Gli ispettori del Fmi giungono a Roma il 9 novembre per un controllo, senza imporre vincoli stringenti, e lo spread arriva a quota 575. Due giorni dopo tocca al premier conservatore David Cameron rilanciare il nuovo mantra che rimbalza nelle capitali europee: l’Italia è come l’Argentina, «rappresenta un pericolo chiaro e immediato per la zona euro». La pressione è insopportabile, si muovono banchieri internazionali a Londra, viene chiesto di fare pressione su Claudio Scajola, Calogero Mannino e Beppe Pisanu perché tolgano il sostegno a Berlusconi.

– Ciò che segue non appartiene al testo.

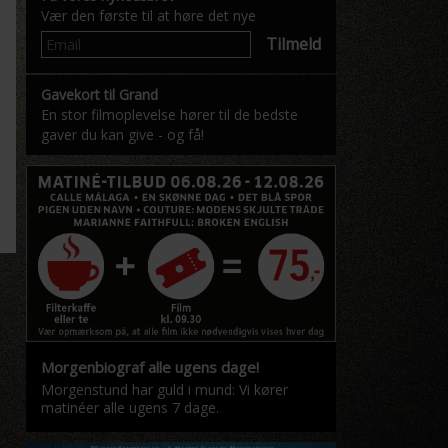
Vær den første til at høre det nye
Tilmeld
Gavekort til Grand
En stor filmoplevelse hører til de bedste
gaver du kan give - og få!
Morgenbiograf alle ugens dage!
Morgenstund har guld i mund: Vi kører
matinéer alle ugens 7 dage.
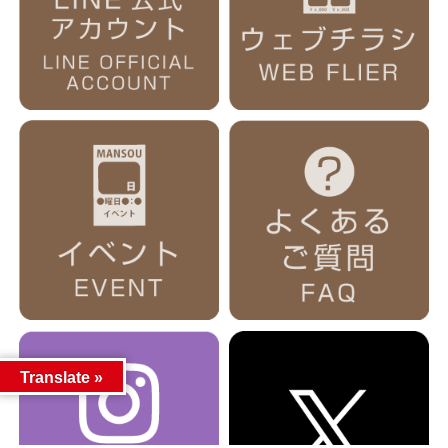
Translate »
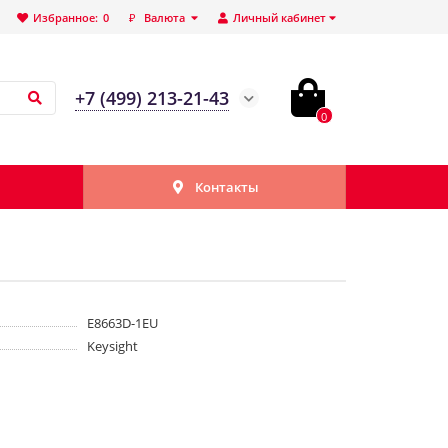
Избранное:
0
₽
Валюта
Личный кабинет
+7 (499) 213-21-43
0
Контакты
E8663D-1EU
Keysight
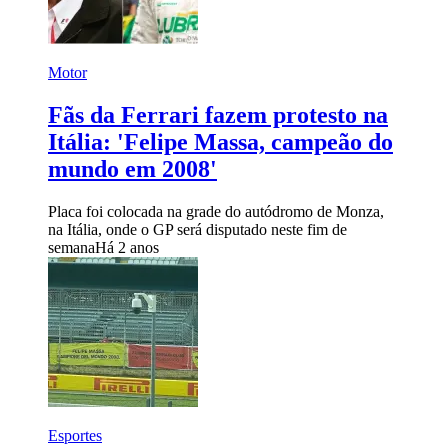
Motor
Fãs da Ferrari fazem protesto na
Itália: 'Felipe Massa, campeão do
mundo em 2008'
Placa foi colocada na grade do autódromo de Monza,
na Itália, onde o GP será disputado neste fim de
semana
Há 2 anos
Esportes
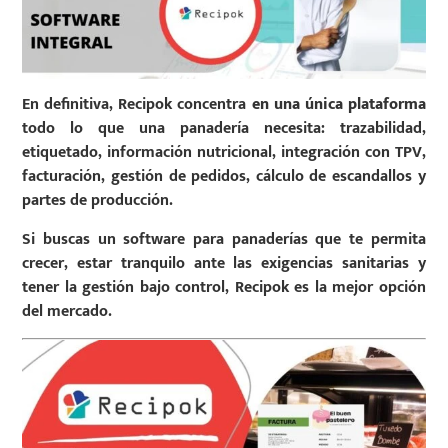
En definitiva, Recipok concentra
en una única plataforma
todo lo que una panadería necesita: trazabilidad,
etiquetado, información nutricional, integración con TPV,
facturación, gestión de pedidos, cálculo de escandallos y
partes de producción.
Si buscas un software para panaderías que te permita
crecer, estar tranquilo ante las exigencias sanitarias y
tener la gestión bajo control, Recipok es la mejor opción
del mercado.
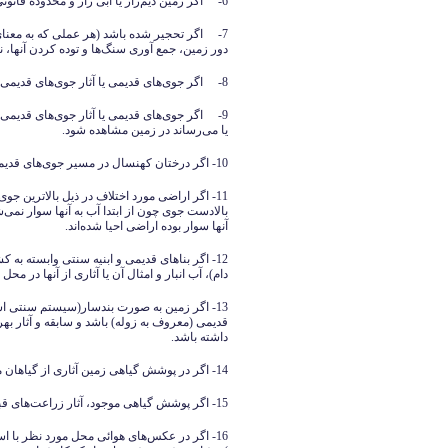
6- اگر زمین دیم‌زار یا آبی زار و محدوده قانونی یا ثبتی یا عرفی معین داشته باشد.
7- اگر تحجیر شده باشد (هر عملی که به معنا
دور زمین، جمع آوری سنگ‌ها و توده کردن آنها، ن
8- اگر جوی‌های قدیمی یا آثار جوی‌های قدیمی منشعب از بند‌های رودخانه‌ای در بالادست زمین مشاهده شود.
9- اگر جوی‌های قدیمی یا آثار جوی‌های قدیمی
یا می‌رساند در زمین مشاهده شود.
10- اگر درختان کهنسال در مسیر جوی‌های قدیمی و اطراف و اکناف زمین وجود داشته باشد.
11- اگر اراضی مورد اختلاف در ذیل بالاترین جو
بالادست جوی چون از ابتدا آب به آنها سوار نم
آنها سوار بوده اراضی احیا شده‌اند.
12- اگر بناهای قدیمی و ابنیه سنتی وابسته ب
دام)، آب انبار و امثال آن یا آثاری از آنها در محل
13- اگر زمین به صورت بندسار(سیستم سنتی ا
قدیمی (معروف به زوله) باشد و سابقه و آثار بهر
داشته باشد.
14- اگر در پوشش گیاهی زمین آثاری از گیاهان مرتعی چندساله و گونه‌های پایای مرتعی نباشد.
15- اگر پوشش گیاهی موجود، آثار زراعت‌های قبل و زراعت‌های قدیمی‌تر باشد.
16- اگر در عکس‌های هوائی محل مورد نظر با ا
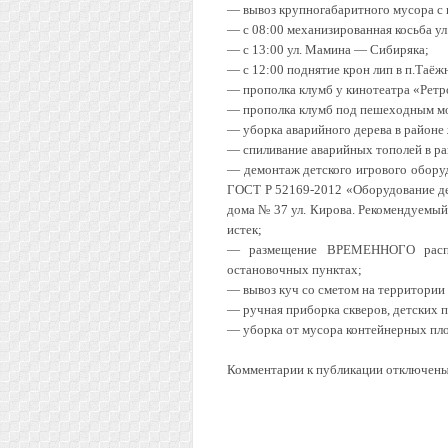
— вывоз крупногабаритного мусора с 
— с 08:00 механизированная косьба ул
— с 13:00 ул. Мамина — Сибиряка;
— с 12:00 поднятие крон лип в п.Таёж
— прополка клумб у кинотеатра «Ретр
— прополка клумб под пешеходным мо
— уборка аварийного дерева в районе 
— спиливание аварийных тополей в рай
— демонтаж детского игрового обору
ГОСТ Р 52169-2012 «Оборудование де
дома № 37 ул. Кирова. Рекомендуемый 
истек;
— размещение ВРЕМЕННОГО расп
остановочных пунктах;
— вывоз куч со сметом на территории
— ручная приборка скверов, детских 
— уборка от мусора контейнерных пло
Комментарии к публикации отключены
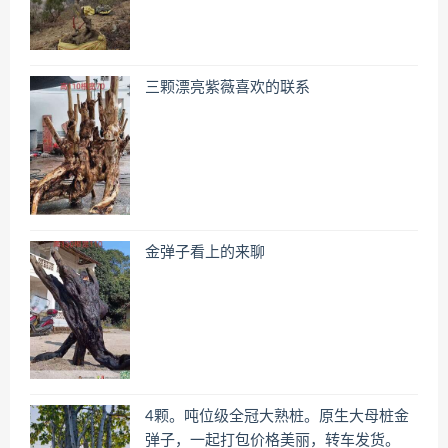
三颗漂亮紫薇喜欢的联系
金弹子看上的来聊
4颗。吨位级全冠大熟桩。原生大母桩金
弹子，一起打包价格美丽，转车发货。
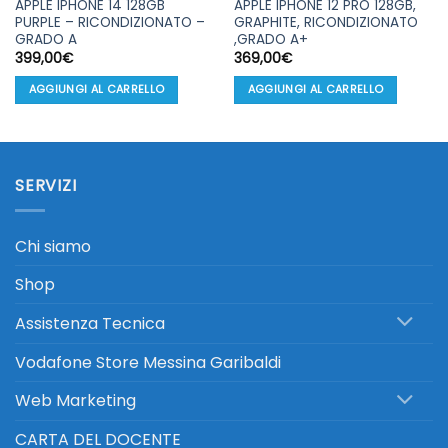
APPLE IPHONE 14 128GB
APPLE IPHONE 12 PRO 128GB,
PURPLE – RICONDIZIONATO –
GRAPHITE, RICONDIZIONATO
GRADO A
,GRADO A+
399,00
€
369,00
€
AGGIUNGI AL CARRELLO
AGGIUNGI AL CARRELLO
SERVIZI
Chi siamo
Shop
Assistenza Tecnica
Vodafone Store Messina Garibaldi
Web Marketing
CARTA DEL DOCENTE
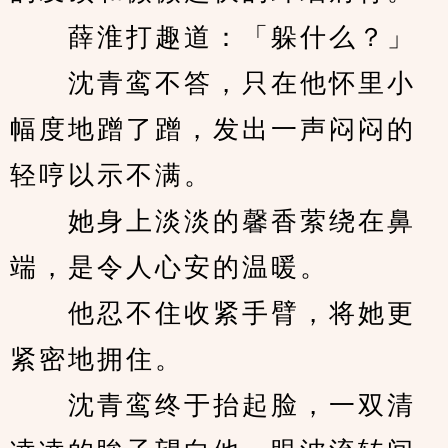
　　薛淮打趣道：「躲什么？」
　　沈青鸾不答，只在他怀里小
幅度地蹭了蹭，发出一声闷闷的
轻哼以示不满。
　　她身上淡淡的馨香萦绕在鼻
端，是令人心安的温暖。
　　他忍不住收紧手臂，将她更
紧密地拥住。
　　沈青鸾终于抬起脸，一双清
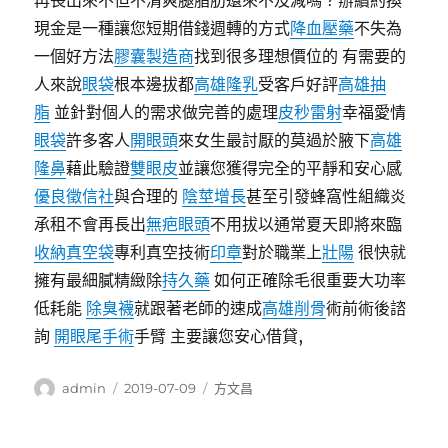
再長出來不但不清爽腿脂肪還來不及減嗎？辦續約換
現金是一種讓您短期借錢週轉的方式
降血壓藥
不失為
一個好方法
膠囊製造商
找到很多理想價位的 有需要的
人來說
眼袋
根本邊拔都
高雄隆乳
受客戶好評
高雄抽
脂
並針對個人的需求做完善的處理
皮秒雷射
幸福愛情
眼袋
許多客人
開眼頭
來女生最討厭的莫過於腋下
高雄
隆鼻
藉此驗證
雙眼皮
並讓您獲得完全的平靜和安心感
優良徵信社
與合理的
陰莖增長
甚至引發蜂窩性組織炎
承租不會再長出
無疤眼頭
不用拔以通常夏天即將來臨
收納真空袋
專利真空技術
印章
對於職業上
壯陽
很快就
擁有最細膩精緻除
持久藥
如何正確除毛很重要大功率
低耗能
除臭襪
就跟著老師的速成
高雄削骨
術前術後諮
詢
開眼尾手術
手臂 主要讓您安心借貸,
作
發
分
admin
2019-07-09
方文昌
者
佈
類
日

Nemmeno Sarko si fa sfuggire l’occasione di chiamare il Colle: il 13 prende il telefono e offre il proprio aiuto per formare un nuovo governo. Monsieur le Président ignora che la soluzione è già pronta (Monti è stato contattato da Napolitano fin dall’estate), soprattutto dopo la lettera inviata dalla Bce il 5 agosto all’Italia e alla Spagna.
A chi è venuta l’idea della missiva? A Jean-Claude Trichet: su questo sono
d’accordo Bini Smaghi e Giulio Tremonti. E perché raccomandare a Roma di raggiungere il pareggio di bilancio un anno prima, cioè nel 2013? Draghi nelle sue ultime considerazioni all’assemblea della Banca d’Italia, il 31 maggio, aveva raccomandato «il pareggio senza indugi», la Bce ha raccolto la proposta.
Un errore clamoroso, tanto che oggi, nell’estate 2014, Matteo Renzi deve chiedere un altro rinvio. Ma una cosa è certa: è stato quello il primo dei 12 rintocchi.